Commentant ce texte, saint Jean Chrysostome se demande ce qu’attendait le maître et en quoi ce mauvais serviteur a failli à sa mission. « Quelle est la réponse du maître ? ‘Il fallait placer mon argent à la banque’ », c’est-à-dire qu’il fallait parler, exhorter, conseiller. ‘Mais, réplique l’autre, les gens ne m’écouteront pas’. A quoi le maître répond : ‘Cela n’est pas ton affaire’… Tu aurais pu au moins mettre cet argent en dépôt et me laisser le soin de le redemander, et je l’aurais réclamé avec les intérêts – entendant par là les œuvres qui procèdent de l’écoute de la Parole. Tu avais seulement à fournir la part la plus facile du travail et à me laisser le plus difficile ». Et le saint Docteur de conclure : « Celui qui a reçu pour le bien d’autrui la grâce de la parole et de l’enseignement, et n’en fait pas usage, se fera enlever cette grâce ».

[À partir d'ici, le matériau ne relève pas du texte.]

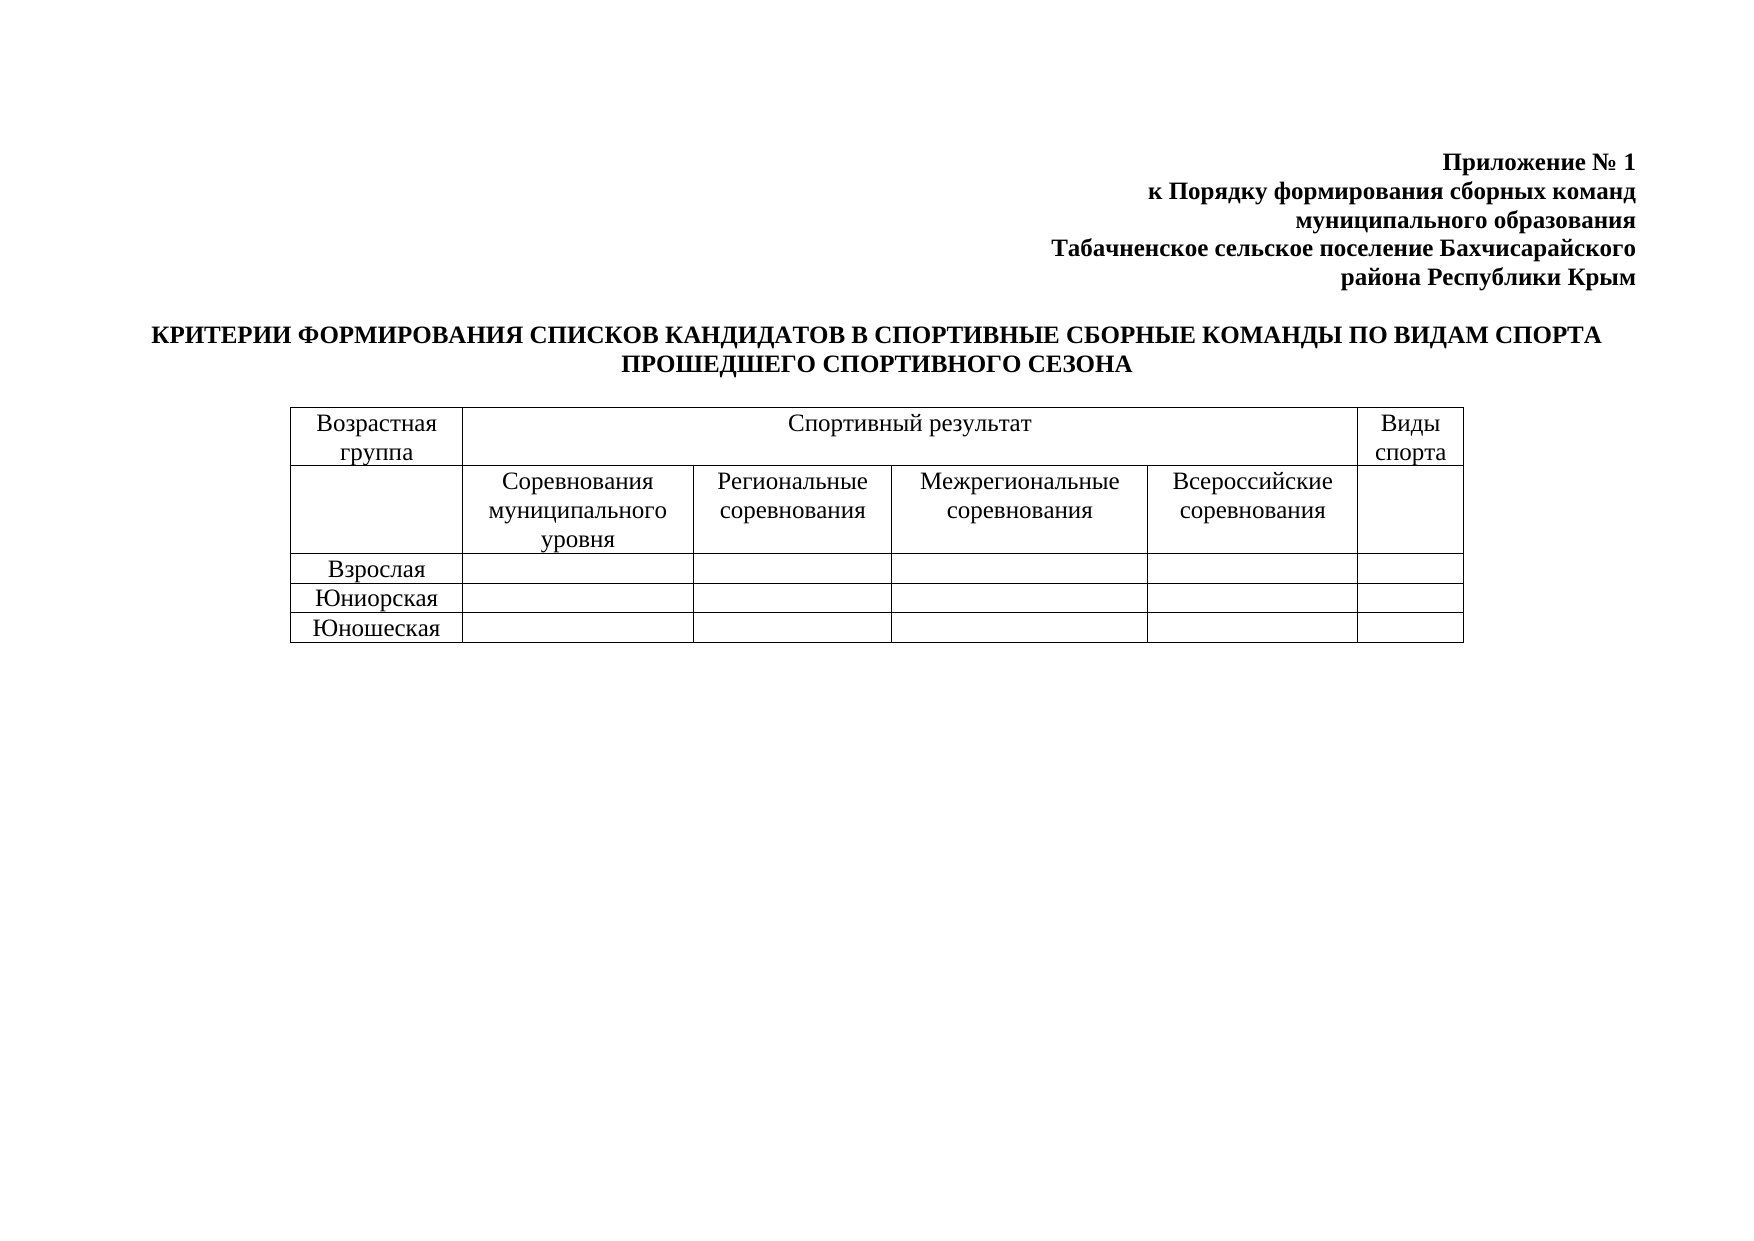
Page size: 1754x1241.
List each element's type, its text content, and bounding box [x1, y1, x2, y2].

Il n’est pas nécessaire d’être catéchiste, théologien ou évêque pour se sentir concerné. Cela vaut certes au premier chef des guetteurs patentés, ceux dont le prophète Isaïe se lamentait au nom de Dieu : « ses guetteurs sont tous des aveugles, ils ne savent rien ; ce sont tous des chiens muets, incapables d’aboyer. Ils rêvent, restent couchés, aiment dormir. » (Is 56, 10). Mais cela vaut ensuite de tous ceux qui ayant reçu le don précieux de la foi restent inertes devant l’erreur et la corruption de la vérité qui les a éclairés. Comme si, tels Caïn, ils ne se sentaient pas responsables de leurs frères. Comme si, esprits forts et censément éclairés, ils étaient autorisés à regarder avec condescendance les petits scandalisés. Enfouir son talent, c’est souvent simplement se taire par faux amour, par tolérance mal éclairée, par lâcheté peut-être. Bien sûr, il y a des paroles intempestives, des paroles offensives, des paroles délétères, des paroles à retenir. Mais la parole de foi, la parole salutaire, la parole qui relève, qui conforte et qui rectifie, nous la devons par notre baptême et notre confirmation à toute âme dans l’obscurité et nous serons comptables de sa cécité. Que Dieu nous aide à ne jamais, jamais plus du moins, rougir de son Évangile, et qu’il nous fasse miséricorde pour tant de nos silences assassins.